• Testo estratto:
La Faz spiega che in Germania il calcio ha perso potere. La forzatura in primavera col ritorno in campo (mentre a tutti gli altri era vietata qualsiasi cosa) ha sottratto il consenso sociale. E la politica si è adeguata
Il vero titolo sarebbe: cosa succede nei Paesi civili. Nei Paesi dove c’è una coscienza civica degna di questo nome. Dove nessun politico si sognerebbe mai di destinare cento poliziotti per il ritiro di una squadra di calcio (come accaduto col Napoli a Castel di Sangro senza che quasi nessuno dicesse A, anzi il Napoli e l’Abruzzo stanno facendo il pieno di complimenti per aver aperto lo stadio agli allenamenti e alle amichevoli).
Ma tra l’Italia e la Germania c’è una sottile differenza. Appena appena. Impercettibile.
In Germania, dove pure il calcio ha riscosso successi come quello del Bayern in Champions, in pochi mesi il calcio ha perso i propri privilegi. Ma non per una battaglia politica. Bensì perché i cittadini si sono fatti sentire con il loro comportamento. Come scrive la Faz in un editoriale molto interessante (come lo sono la stragrande maggioranza dei loro articoli).

• Contenuto del dataset:

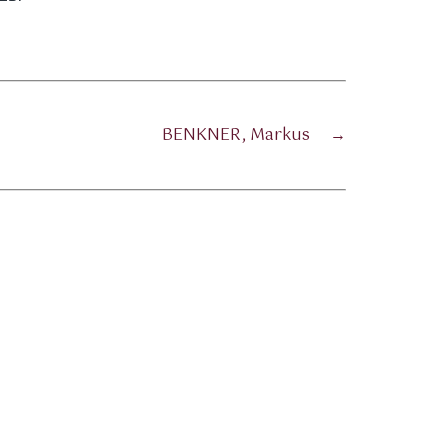
BENKNER, Markus
→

• Da fare:
Indica se le affermazioni (a), (b) e (c) concordano con il testo sul calcio in Germania. Per ciascuna rispondi sì o no e cita alla lettera le parole del testo che lo stabiliscono.
(a) In Germania il calcio ha perso i propri privilegi nel giro di pochi mesi.
(b) Il calcio tedesco ha perso i propri privilegi a causa di una battaglia politica.
(c) Il Napoli e l'Abruzzo sono stati criticati per aver aperto lo stadio agli allenamenti e alle amichevoli.

• Risposta:
(a) Sì: «in pochi mesi il calcio ha perso i propri privilegi».
(b) No: «Ma non per una battaglia politica. Bensì perché i cittadini si sono fatti sentire con il loro comportamento.»
(c) No: «anzi il Napoli e l’Abruzzo stanno facendo il pieno di complimenti per aver aperto lo stadio agli allenamenti e alle amichevoli».